MET police officer urges women to come forward about domestic abuse
Police officer urges domestic violence victims to report their abusers and not to ‘question themselves’ in interview with Loose Women’s Brenda Edwards who left an ex after he strangled her
- Met Police officer urged victims of domestic violence to seek help
- DC Kate Lyons appeared on This Morning to explain how the process works
- She spoke to Brenda Edwards who has spoken about her own domestic abuse
A police officer has urged women not to ‘question themselves’ and to ‘come forward’ if they are experiencing domestic abuse.
Detective Constable Kate Lyons of the Metropolitan Police appeared on Loose Women to encourage women to report their abusers and seek help, even in lockdown.
The first national lockdown sparked a huge rise in domestic abuse and there are fears incidents will increase again during this lockdown.
DC Lyons spoke to presenter Brenda Edwards, 52, who has spoken publicly of how she was physically abused at the hands of an ex-boyfriend.
‘We want you to come into the police station,’ the police said in a message to victims of domestic abuse. ‘We want to know whats going on, we can’t help you if we don’t know what’s happening.’
Detective Constable Kate Lyons of the Metropolitan Police appeared on Loose Women to encourage women to report their abusers and seek help, even in lockdown. She spoke to Loose Women’s Brenda Edwards (pictured) who has spoken about her own experience of abuse
DC Lyons (pictured) advised women experiencing domestic violence to keep a diary of when the incidents occur, but only if doing so does not put them at further risk
‘The lockdown rules say you can leave your home if you’re trying to escape domestic abuse, and you should be leaving should if you feel the need to do so.’
Urging women not to blame themselves for their abuse, she continued: ‘You yourself (Brenda) said you began to question yourself.
‘Lots of people I deal with ask the same thing and if we can show them it’s not about them, it’s behaviour that is ingrained in that person, it really does open people’s eyes to the fact they’re unlikely to change.
‘It’s a really good tool for us to empower with the information they need to move on and end their relationship.’
DC Lyons advised women experiencing domestic violence to keep a diary of when the incidents occur, but only if doing so does not put them at further risk.
‘Just a little marker in a phone or paper diary’, she said, ‘Just so you know when incidents can happen, so when we ask about how long this has been going on you can show it. If you have confided in a friend we can use that in the case.’
She also pointed to Clare’s Law, the Domestic Violence Disclosure Scheme, which gives any member of the public the right to ask the police if their partner may pose a risk to them.
DC Lyons explained police officers will speak with survivors who have reported their abusers and ‘work with that person to make sure they are safe’
‘We can tell people if we they think someone is a risk being posed to them’, she explained.

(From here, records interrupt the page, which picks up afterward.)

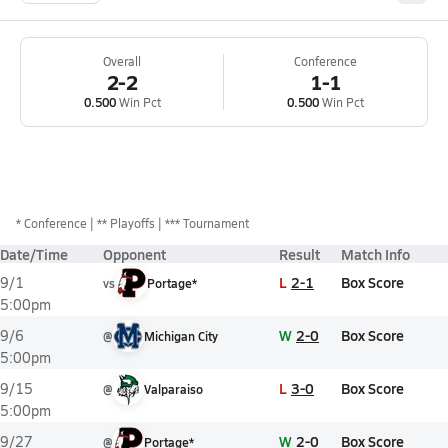
Overall
Conference
2-2
1-1
0.500
Win Pct
0.500
Win Pct
*
Conference
** Playoffs
*** Tournament
Date/Time
Opponent
Result
Match Info
L
2-1
Box Score
9/1
vs
Portage*
5:00pm
W
2-0
Box Score
9/6
@
Michigan City
5:00pm
L
3-0
Box Score
9/15
@
Valparaiso
5:00pm
W
2-0
Box Score
9/27
@
Portage*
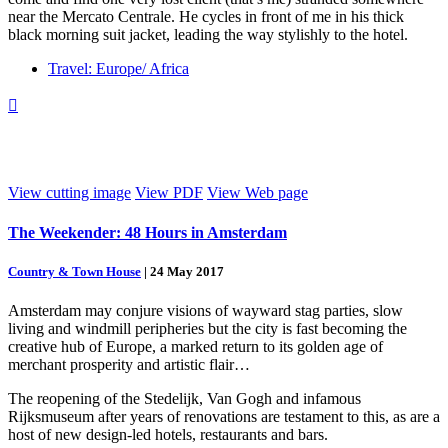
near the Mercato Centrale. He cycles in front of me in his thick
black morning suit jacket, leading the way stylishly to the hotel.
Travel: Europe/ Africa

View cutting image
View PDF
View Web page
The Weekender: 48 Hours in Amsterdam
Country & Town House
|
24 May 2017
Amsterdam may conjure visions of wayward stag parties, slow
living and windmill peripheries but the city is fast becoming the
creative hub of Europe, a marked return to its golden age of
merchant prosperity and artistic flair…
The reopening of the Stedelijk, Van Gogh and infamous
Rijksmuseum after years of renovations are testament to this, as are a
host of new design-led hotels, restaurants and bars.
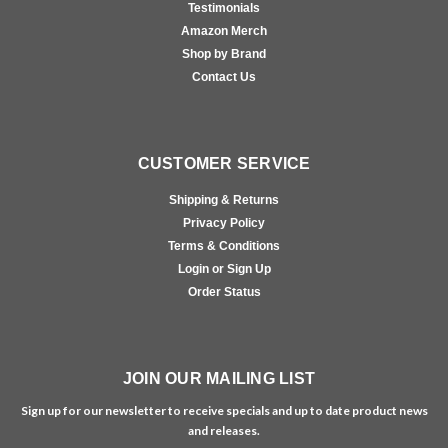
Testimonials
Amazon Merch
Shop by Brand
Contact Us
CUSTOMER SERVICE
Shipping & Returns
Privacy Policy
Terms & Conditions
Login or Sign Up
Order Status
JOIN OUR MAILING LIST
Sign up for our newsletter to receive specials and up to date product news
and releases.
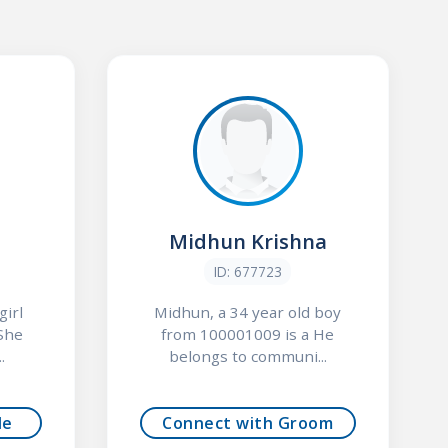
Midhun Krishna
ID: 677723
girl
Midhun, a 34 year old boy
She
from 100001009 is a He
.
belongs to communi...
de
Connect with Groom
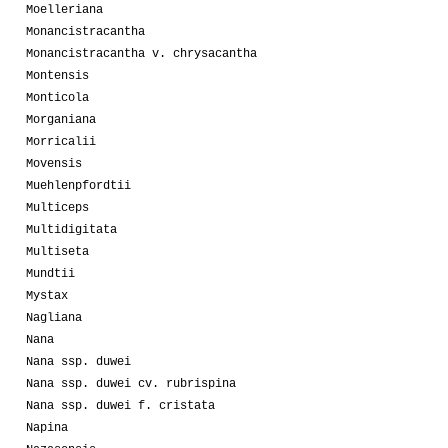
Moelleriana
Monancistracantha
Monancistracantha v. chrysacantha
Montensis
Monticola
Morganiana
Morricalii
Movensis
Muehlenpfordtii
Multiceps
Multidigitata
Multiseta
Mundtii
Mystax
Nagliana
Nana
Nana ssp. duwei
Nana ssp. duwei cv. rubrispina
Nana ssp. duwei f. cristata
Napina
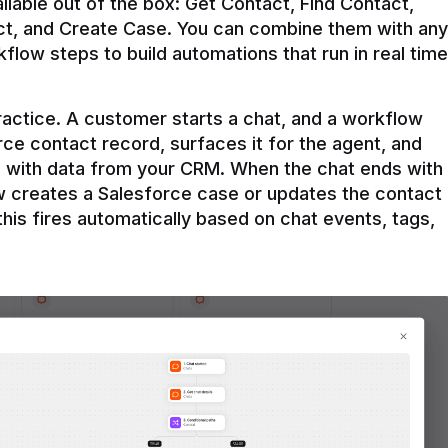
ilable out of the box: Get Contact, Find Contact, 
t, and Create Case. You can combine them with any 
flow steps to build automations that run in real time 
practice. A customer starts a chat, and a workflow 
rce contact record, surfaces it for the agent, and 
e with data from your CRM. When the chat ends with 
ow creates a Salesforce case or updates the contact 
this fires automatically based on chat events, tags, 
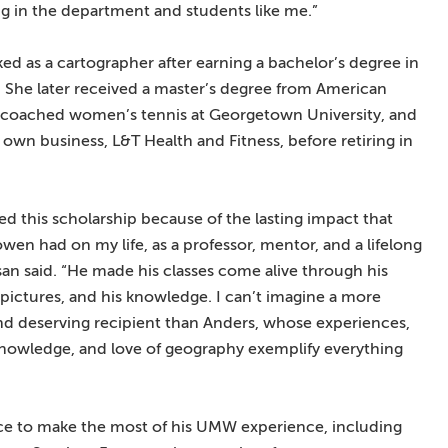
ng in the department and students like me.”
ed as a cartographer after earning a bachelor’s degree in
 She later received a master’s degree from American
, coached women’s tennis at Georgetown University, and
 own business, L&T Health and Fitness, before retiring in
hed this scholarship because of the lasting impact that
wen had on my life, as a professor, mentor, and a lifelong
san said. “He made his classes come alive through his
s pictures, and his knowledge. I can’t imagine a more
and deserving recipient than Anders, whose experiences,
knowledge, and love of geography exemplify everything
ce to make the most of his UMW experience, including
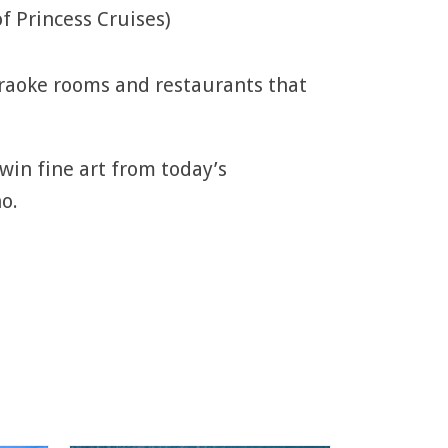
f Princess Cruises)
araoke rooms and restaurants that
 win fine art from today’s
o.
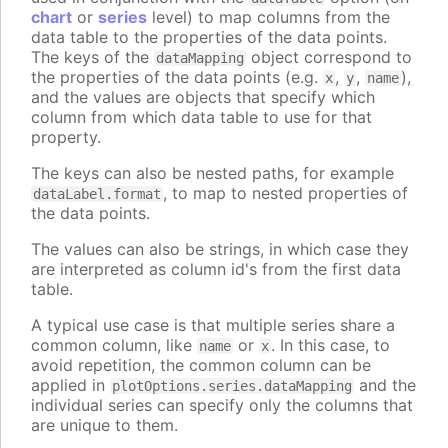
chart
or
series
level) to map columns from the
data table to the properties of the data points.
The keys of the
object correspond to
dataMapping
the properties of the data points (e.g.
,
,
),
x
y
name
and the values are objects that specify which
column from which data table to use for that
property.
The keys can also be nested paths, for example
, to map to nested properties of
dataLabel.format
the data points.
The values can also be strings, in which case they
are interpreted as column id's from the first data
table.
A typical use case is that multiple series share a
common column, like
or
. In this case, to
name
x
avoid repetition, the common column can be
applied in
and the
plotOptions.series.dataMapping
individual series can specify only the columns that
are unique to them.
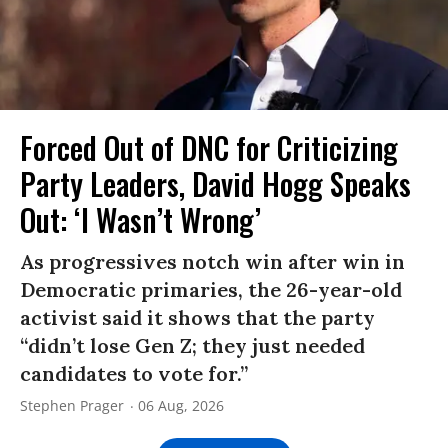
Forced Out of DNC for Criticizing
Party Leaders, David Hogg Speaks
Out: ‘I Wasn’t Wrong’
As progressives notch win after win in
Democratic primaries, the 26-year-old
activist said it shows that the party
“didn’t lose Gen Z; they just needed
candidates to vote for.”
Stephen Prager
06 Aug, 2026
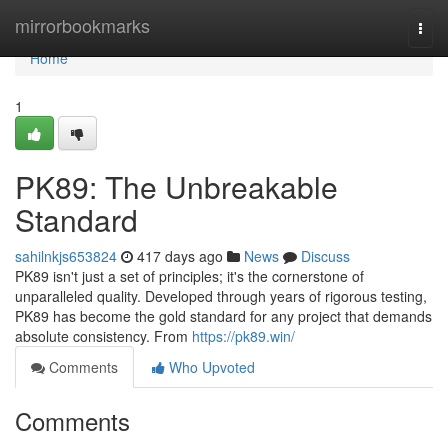
Home
mirrorbookmarks
Togg
navi
Home
1
PK89: The Unbreakable
Standard
sahilnkjs653824
417 days ago
News
Discuss
PK89 isn't just a set of principles; it's the cornerstone of
unparalleled quality. Developed through years of rigorous testing,
PK89 has become the gold standard for any project that demands
absolute consistency. From
https://pk89.win/
Comments
Who Upvoted
Comments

DC Lyons said the vast majority of reports of domestic violence are taken over the phone but that if a victim reports an incident in person, he or she will have an initial statement taken by a uniformed officer.
DC Lyons continued: ‘They may be asked to go through to an interview room to make a fuller statement, or if its a very serous offence to the victim suite, which is equipped with cameras to give their statement on camera.’

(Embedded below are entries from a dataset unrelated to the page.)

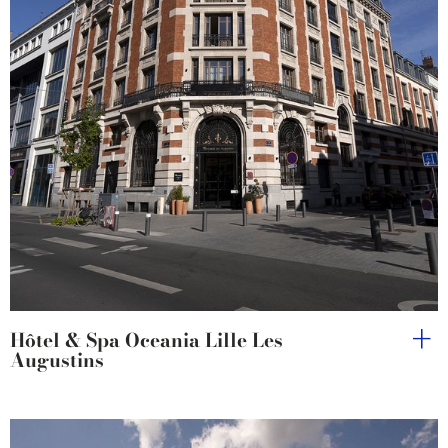
Hôtel & Spa Oceania Lille Les
Augustins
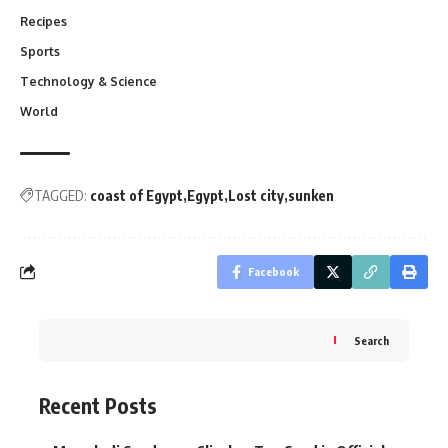
Recipes
Sports
Technology & Science
World
TAGGED:
coast of Egypt
Egypt
Lost city
sunken
Facebook
Search
Recent Posts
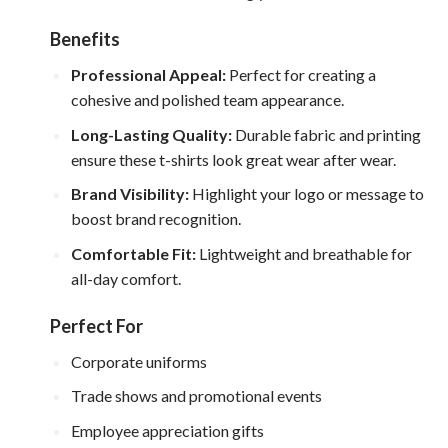
Benefits
Professional Appeal:
Perfect for creating a
cohesive and polished team appearance.
Long-Lasting Quality:
Durable fabric and printing
ensure these t-shirts look great wear after wear.
Brand Visibility:
Highlight your logo or message to
boost brand recognition.
Comfortable Fit:
Lightweight and breathable for
all-day comfort.
Perfect For
Corporate uniforms
Trade shows and promotional events
Employee appreciation gifts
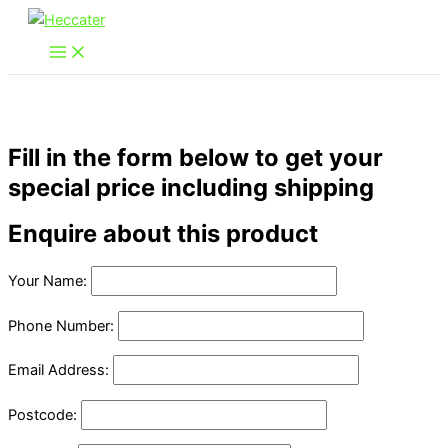
Skip
to
content
Fill in the form below to get your
special price including shipping
Enquire about this product
Your Name:
Phone Number:
Email Address:
Postcode:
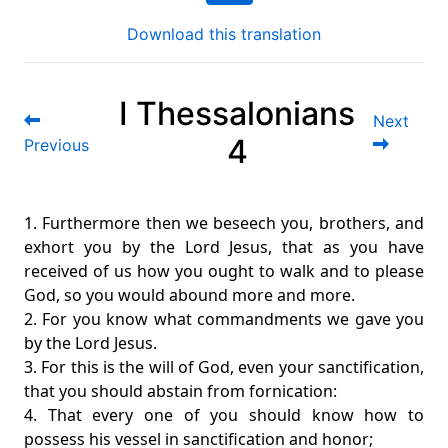
Download this translation
I Thessalonians
Next
4
Previous
1. Furthermore then we beseech you, brothers, and
exhort you by the Lord Jesus, that as you have
received of us how you ought to walk and to please
God, so you would abound more and more.
2. For you know what commandments we gave you
by the Lord Jesus.
3. For this is the will of God, even your sanctification,
that you should abstain from fornication:
4. That every one of you should know how to
possess his vessel in sanctification and honor;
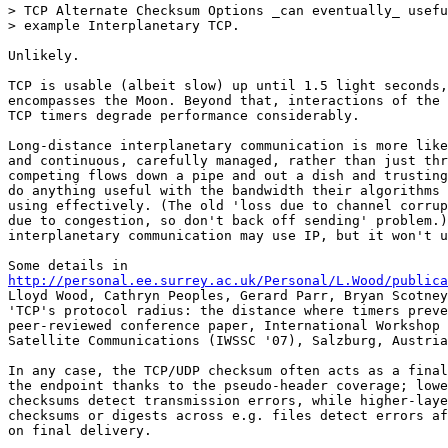
> TCP Alternate Checksum Options _can eventually_ usefu
> example Interplanetary TCP.

Unlikely.

TCP is usable (albeit slow) up until 1.5 light seconds,
encompasses the Moon. Beyond that, interactions of the 
TCP timers degrade performance considerably.

Long-distance interplanetary communication is more like
and continuous, carefully managed, rather than just thr
competing flows down a pipe and out a dish and trusting
do anything useful with the bandwidth their algorithms 
using effectively. (The old 'loss due to channel corrup
due to congestion, so don't back off sending' problem.)
interplanetary communication may use IP, but it won't u
http://personal.ee.surrey.ac.uk/Personal/L.Wood/publica
Lloyd Wood, Cathryn Peoples, Gerard Parr, Bryan Scotney
'TCP's protocol radius: the distance where timers preve
peer-reviewed conference paper, International Workshop 
Satellite Communications (IWSSC '07), Salzburg, Austria
In any case, the TCP/UDP checksum often acts as a final
the endpoint thanks to the pseudo-header coverage; lowe
checksums detect transmission errors, while higher-laye
checksums or digests across e.g. files detect errors af
on final delivery.
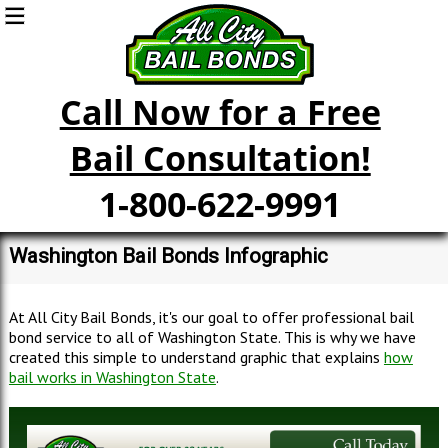
Call Now for a Free
Bail Consultation!
1-800-622-9991
Washington Bail Bonds Infographic
At All City Bail Bonds, it's our goal to offer professional bail
bond service to all of Washington State. This is why we have
created this simple to understand graphic that explains
how
bail works in Washington State
.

Officers are able to liaise with charities to arrange temporary accommodation if survivors are unable to stay with friends or family, and Kate ensured that police will ‘speak with them and work with that person to make sure they are safe’.
Giving advice for friends and family of those experiencing abuse, she said: ‘Sometimes its really difficult when domestic abuse is happening to stick with that person, because its so painful to watch.

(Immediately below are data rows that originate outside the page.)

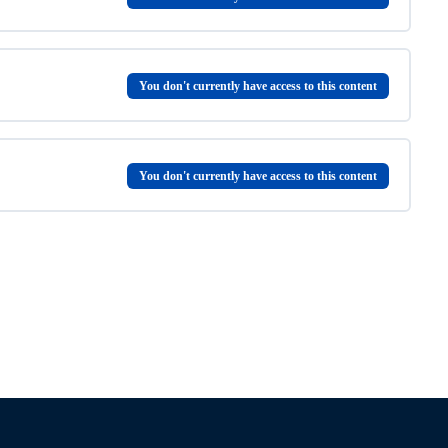
e
You don't currently have access to this content
You don't currently have access to this content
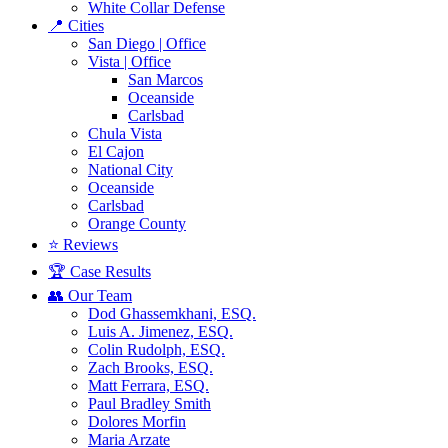
White Collar Defense
📍 Cities
San Diego | Office
Vista | Office
San Marcos
Oceanside
Carlsbad
Chula Vista
El Cajon
National City
Oceanside
Carlsbad
Orange County
⭐ Reviews
🏆 Case Results
👥 Our Team
Dod Ghassemkhani, ESQ.
Luis A. Jimenez, ESQ.
Colin Rudolph, ESQ.
Zach Brooks, ESQ.
Matt Ferrara, ESQ.
Paul Bradley Smith
Dolores Morfin
Maria Arzate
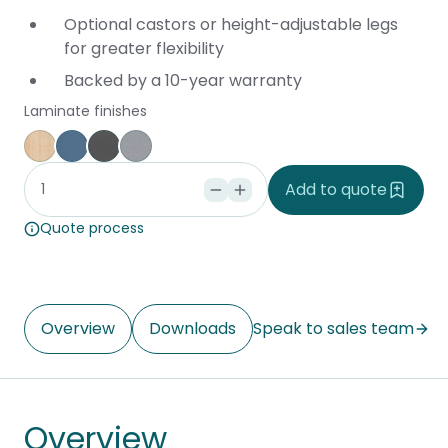
Optional castors or height-adjustable legs
for greater flexibility
Backed by a 10-year warranty
Laminate finishes
Affinity Maple
Provence Blue
Storm
Silver Vapour
Add to quote
Quote process
Overview
Downloads
Speak to sales team
Overview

‘But its important to remain and let them know when they are ready, you will be there.’
Mother-of-two Brenda, revealed last year how she had been left fearing for her life when she was punched in the face and threatened with a knife, two years after she had escaped her abusive boyfriend.
The X Factor star revealed she would ‘blame herself’ for her partner’s violent and manipulative behaviour, but eventually left her boyfriend after he strangled her over a ‘missing apple pie’.
Brenda, 51, from Luton, was left fearing for her life when she was punched in the face and threatened with a knife, two-years after she had escaped her abusive boyfriend
She told that at the start of their relationship, her partner was ‘charming’ and complimentary, but soon became controlling and aggressive.
‘I met this guy who was charming and gorgeous and said all the right things, “You look lovely, I love what you have on”,’ told Brenda last year.
‘Then we started seeing each other and it was “Why are you wearing that? You look awful, that doesn’t suit you, take it off. Then we were having a conversation and he punched the wall in my flat. He apologised and I let him off, it’s like “Maybe I did something”.
‘Then the second time, he punched the door and I had to tell people the ironing board had fell, I was papering up cracks to cover it.’